EXERCISE:
The pictures are to be left out when the listing below is reproduced word for word.

SOURCE DATA: Begin

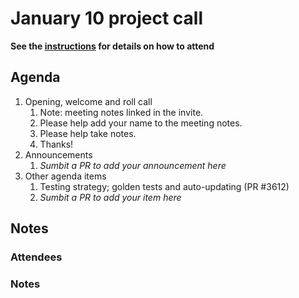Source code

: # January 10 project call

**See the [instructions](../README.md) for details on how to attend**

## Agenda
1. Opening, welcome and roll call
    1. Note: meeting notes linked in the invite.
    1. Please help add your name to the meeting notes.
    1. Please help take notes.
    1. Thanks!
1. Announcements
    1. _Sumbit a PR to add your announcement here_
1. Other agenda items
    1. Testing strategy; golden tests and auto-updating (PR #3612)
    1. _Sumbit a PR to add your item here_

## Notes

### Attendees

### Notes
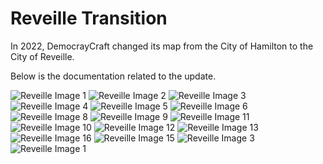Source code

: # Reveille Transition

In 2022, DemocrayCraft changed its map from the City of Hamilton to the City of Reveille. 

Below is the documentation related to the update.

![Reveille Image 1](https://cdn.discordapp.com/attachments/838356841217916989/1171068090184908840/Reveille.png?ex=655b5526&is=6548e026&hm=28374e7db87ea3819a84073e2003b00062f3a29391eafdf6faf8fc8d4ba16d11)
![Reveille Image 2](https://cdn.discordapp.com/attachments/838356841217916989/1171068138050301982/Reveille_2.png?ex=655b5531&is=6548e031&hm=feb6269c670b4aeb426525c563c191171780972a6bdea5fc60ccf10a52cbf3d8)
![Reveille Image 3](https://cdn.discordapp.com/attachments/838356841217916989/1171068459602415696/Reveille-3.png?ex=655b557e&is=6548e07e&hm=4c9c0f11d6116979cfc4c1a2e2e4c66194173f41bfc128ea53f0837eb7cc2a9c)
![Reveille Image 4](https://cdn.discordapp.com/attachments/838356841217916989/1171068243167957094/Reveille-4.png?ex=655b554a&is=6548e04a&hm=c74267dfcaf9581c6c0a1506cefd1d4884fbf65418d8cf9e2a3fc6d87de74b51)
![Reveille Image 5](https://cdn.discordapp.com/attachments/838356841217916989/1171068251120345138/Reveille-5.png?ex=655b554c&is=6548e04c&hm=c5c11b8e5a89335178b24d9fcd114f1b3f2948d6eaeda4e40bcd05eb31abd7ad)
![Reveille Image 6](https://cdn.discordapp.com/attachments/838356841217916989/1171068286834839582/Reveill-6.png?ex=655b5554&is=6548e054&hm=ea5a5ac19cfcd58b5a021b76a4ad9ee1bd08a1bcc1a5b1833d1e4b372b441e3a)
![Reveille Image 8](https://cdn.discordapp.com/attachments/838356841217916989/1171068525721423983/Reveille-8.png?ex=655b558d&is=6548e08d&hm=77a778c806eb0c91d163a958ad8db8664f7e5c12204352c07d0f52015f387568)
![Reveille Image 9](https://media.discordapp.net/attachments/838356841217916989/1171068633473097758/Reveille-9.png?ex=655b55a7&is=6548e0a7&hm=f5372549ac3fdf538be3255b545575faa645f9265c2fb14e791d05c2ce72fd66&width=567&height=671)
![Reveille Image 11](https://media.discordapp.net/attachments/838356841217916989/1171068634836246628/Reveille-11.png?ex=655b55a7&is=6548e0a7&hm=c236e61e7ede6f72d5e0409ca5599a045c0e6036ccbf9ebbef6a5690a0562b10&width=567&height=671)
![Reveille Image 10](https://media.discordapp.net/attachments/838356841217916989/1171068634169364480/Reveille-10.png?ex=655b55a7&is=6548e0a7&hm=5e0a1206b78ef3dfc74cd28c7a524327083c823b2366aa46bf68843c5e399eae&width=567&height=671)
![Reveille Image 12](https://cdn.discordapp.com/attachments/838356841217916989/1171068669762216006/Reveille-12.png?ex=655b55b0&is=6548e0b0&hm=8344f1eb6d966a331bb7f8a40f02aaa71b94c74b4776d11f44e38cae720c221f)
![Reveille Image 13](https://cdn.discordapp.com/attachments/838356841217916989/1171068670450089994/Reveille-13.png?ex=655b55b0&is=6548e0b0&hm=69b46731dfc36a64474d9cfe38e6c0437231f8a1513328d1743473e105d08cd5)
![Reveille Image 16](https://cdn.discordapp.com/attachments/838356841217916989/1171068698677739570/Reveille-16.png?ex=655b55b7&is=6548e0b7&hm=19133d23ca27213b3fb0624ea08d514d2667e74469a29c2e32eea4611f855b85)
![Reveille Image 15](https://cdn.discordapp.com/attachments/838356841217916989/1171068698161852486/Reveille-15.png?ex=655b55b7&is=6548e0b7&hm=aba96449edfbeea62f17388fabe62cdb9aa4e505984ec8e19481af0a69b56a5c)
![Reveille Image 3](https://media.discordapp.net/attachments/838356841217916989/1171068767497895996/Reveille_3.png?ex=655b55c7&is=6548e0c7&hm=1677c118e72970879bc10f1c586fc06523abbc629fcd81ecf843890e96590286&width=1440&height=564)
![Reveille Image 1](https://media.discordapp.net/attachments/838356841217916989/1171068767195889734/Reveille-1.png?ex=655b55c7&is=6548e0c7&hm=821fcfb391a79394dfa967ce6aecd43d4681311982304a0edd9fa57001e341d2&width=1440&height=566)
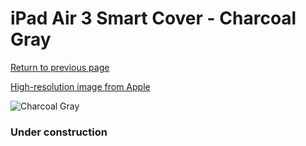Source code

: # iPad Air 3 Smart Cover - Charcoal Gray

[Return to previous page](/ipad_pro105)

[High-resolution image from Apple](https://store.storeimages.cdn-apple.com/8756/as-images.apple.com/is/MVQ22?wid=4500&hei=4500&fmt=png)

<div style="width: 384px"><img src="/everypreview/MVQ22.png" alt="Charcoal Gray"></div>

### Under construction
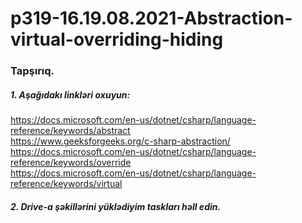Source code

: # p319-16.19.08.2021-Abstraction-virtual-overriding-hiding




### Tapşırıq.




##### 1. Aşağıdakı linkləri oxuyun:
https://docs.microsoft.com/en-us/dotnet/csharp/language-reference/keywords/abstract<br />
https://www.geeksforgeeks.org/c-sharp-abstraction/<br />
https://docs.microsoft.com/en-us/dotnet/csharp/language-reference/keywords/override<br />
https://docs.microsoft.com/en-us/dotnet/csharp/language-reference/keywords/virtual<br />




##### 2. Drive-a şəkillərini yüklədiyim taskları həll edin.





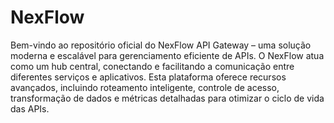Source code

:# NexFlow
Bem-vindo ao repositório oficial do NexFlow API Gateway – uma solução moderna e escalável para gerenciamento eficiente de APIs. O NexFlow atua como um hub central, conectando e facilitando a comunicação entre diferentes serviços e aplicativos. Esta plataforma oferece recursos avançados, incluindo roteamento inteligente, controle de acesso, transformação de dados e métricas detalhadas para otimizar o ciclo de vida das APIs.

SOURCE DATA: End

EXERCISE ANSWER:
Source code

: # January 10 project call

**See the [instructions](../README.md) for details on how to attend**

## Agenda
1. Opening, welcome and roll call
    1. Note: meeting notes linked in the invite.
    1. Please help add your name to the meeting notes.
    1. Please help take notes.
    1. Thanks!
1. Announcements
    1. _Sumbit a PR to add your announcement here_
1. Other agenda items
    1. Testing strategy; golden tests and auto-updating (PR #3612)
    1. _Sumbit a PR to add your item here_

## Notes

### Attendees

### Notes
Source code

: # Reveille Transition

In 2022, DemocrayCraft changed its map from the City of Hamilton to the City of Reveille. 

Below is the documentation related to the update.

![Reveille Image 1](https://cdn.discordapp.com/attachments/838356841217916989/1171068090184908840/Reveille.png?ex=655b5526&is=6548e026&hm=28374e7db87ea3819a84073e2003b00062f3a29391eafdf6faf8fc8d4ba16d11)
![Reveille Image 2](https://cdn.discordapp.com/attachments/838356841217916989/1171068138050301982/Reveille_2.png?ex=655b5531&is=6548e031&hm=feb6269c670b4aeb426525c563c191171780972a6bdea5fc60ccf10a52cbf3d8)
![Reveille Image 3](https://cdn.discordapp.com/attachments/838356841217916989/1171068459602415696/Reveille-3.png?ex=655b557e&is=6548e07e&hm=4c9c0f11d6116979cfc4c1a2e2e4c66194173f41bfc128ea53f0837eb7cc2a9c)
![Reveille Image 4](https://cdn.discordapp.com/attachments/838356841217916989/1171068243167957094/Reveille-4.png?ex=655b554a&is=6548e04a&hm=c74267dfcaf9581c6c0a1506cefd1d4884fbf65418d8cf9e2a3fc6d87de74b51)
![Reveille Image 5](https://cdn.discordapp.com/attachments/838356841217916989/1171068251120345138/Reveille-5.png?ex=655b554c&is=6548e04c&hm=c5c11b8e5a89335178b24d9fcd114f1b3f2948d6eaeda4e40bcd05eb31abd7ad)
![Reveille Image 6](https://cdn.discordapp.com/attachments/838356841217916989/1171068286834839582/Reveill-6.png?ex=655b5554&is=6548e054&hm=ea5a5ac19cfcd58b5a021b76a4ad9ee1bd08a1bcc1a5b1833d1e4b372b441e3a)
![Reveille Image 8](https://cdn.discordapp.com/attachments/838356841217916989/1171068525721423983/Reveille-8.png?ex=655b558d&is=6548e08d&hm=77a778c806eb0c91d163a958ad8db8664f7e5c12204352c07d0f52015f387568)
![Reveille Image 9](https://media.discordapp.net/attachments/838356841217916989/1171068633473097758/Reveille-9.png?ex=655b55a7&is=6548e0a7&hm=f5372549ac3fdf538be3255b545575faa645f9265c2fb14e791d05c2ce72fd66&width=567&height=671)
![Reveille Image 11](https://media.discordapp.net/attachments/838356841217916989/1171068634836246628/Reveille-11.png?ex=655b55a7&is=6548e0a7&hm=c236e61e7ede6f72d5e0409ca5599a045c0e6036ccbf9ebbef6a5690a0562b10&width=567&height=671)
![Reveille Image 10](https://media.discordapp.net/attachments/838356841217916989/1171068634169364480/Reveille-10.png?ex=655b55a7&is=6548e0a7&hm=5e0a1206b78ef3dfc74cd28c7a524327083c823b2366aa46bf68843c5e399eae&width=567&height=671)
![Reveille Image 12](https://cdn.discordapp.com/attachments/838356841217916989/1171068669762216006/Reveille-12.png?ex=655b55b0&is=6548e0b0&hm=8344f1eb6d966a331bb7f8a40f02aaa71b94c74b4776d11f44e38cae720c221f)
![Reveille Image 13](https://cdn.discordapp.com/attachments/838356841217916989/1171068670450089994/Reveille-13.png?ex=655b55b0&is=6548e0b0&hm=69b46731dfc36a64474d9cfe38e6c0437231f8a1513328d1743473e105d08cd5)
![Reveille Image 16](https://cdn.discordapp.com/attachments/838356841217916989/1171068698677739570/Reveille-16.png?ex=655b55b7&is=6548e0b7&hm=19133d23ca27213b3fb0624ea08d514d2667e74469a29c2e32eea4611f855b85)
![Reveille Image 15](https://cdn.discordapp.com/attachments/838356841217916989/1171068698161852486/Reveille-15.png?ex=655b55b7&is=6548e0b7&hm=aba96449edfbeea62f17388fabe62cdb9aa4e505984ec8e19481af0a69b56a5c)
![Reveille Image 3](https://media.discordapp.net/attachments/838356841217916989/1171068767497895996/Reveille_3.png?ex=655b55c7&is=6548e0c7&hm=1677c118e72970879bc10f1c586fc06523abbc629fcd81ecf843890e96590286&width=1440&height=564)
![Reveille Image 1](https://media.discordapp.net/attachments/838356841217916989/1171068767195889734/Reveille-1.png?ex=655b55c7&is=6548e0c7&hm=821fcfb391a79394dfa967ce6aecd43d4681311982304a0edd9fa57001e341d2&width=1440&height=566)
Source code

: # iPad Air 3 Smart Cover - Charcoal Gray

[Return to previous page](/ipad_pro105)

[High-resolution image from Apple](https://store.storeimages.cdn-apple.com/8756/as-images.apple.com/is/MVQ22?wid=4500&hei=4500&fmt=png)

<div style="width: 384px"><img src="/everypreview/MVQ22.png" alt="Charcoal Gray"></div>

### Under construction
Source code

: # p319-16.19.08.2021-Abstraction-virtual-overriding-hiding




### Tapşırıq.




##### 1. Aşağıdakı linkləri oxuyun:
https://docs.microsoft.com/en-us/dotnet/csharp/language-reference/keywords/abstract<br />
https://www.geeksforgeeks.org/c-sharp-abstraction/<br />
https://docs.microsoft.com/en-us/dotnet/csharp/language-reference/keywords/override<br />
https://docs.microsoft.com/en-us/dotnet/csharp/language-reference/keywords/virtual<br />




##### 2. Drive-a şəkillərini yüklədiyim taskları həll edin.





Source code

:# NexFlow
Bem-vindo ao repositório oficial do NexFlow API Gateway – uma solução moderna e escalável para gerenciamento eficiente de APIs. O NexFlow atua como um hub central, conectando e facilitando a comunicação entre diferentes serviços e aplicativos. Esta plataforma oferece recursos avançados, incluindo roteamento inteligente, controle de acesso, transformação de dados e métricas detalhadas para otimizar o ciclo de vida das APIs.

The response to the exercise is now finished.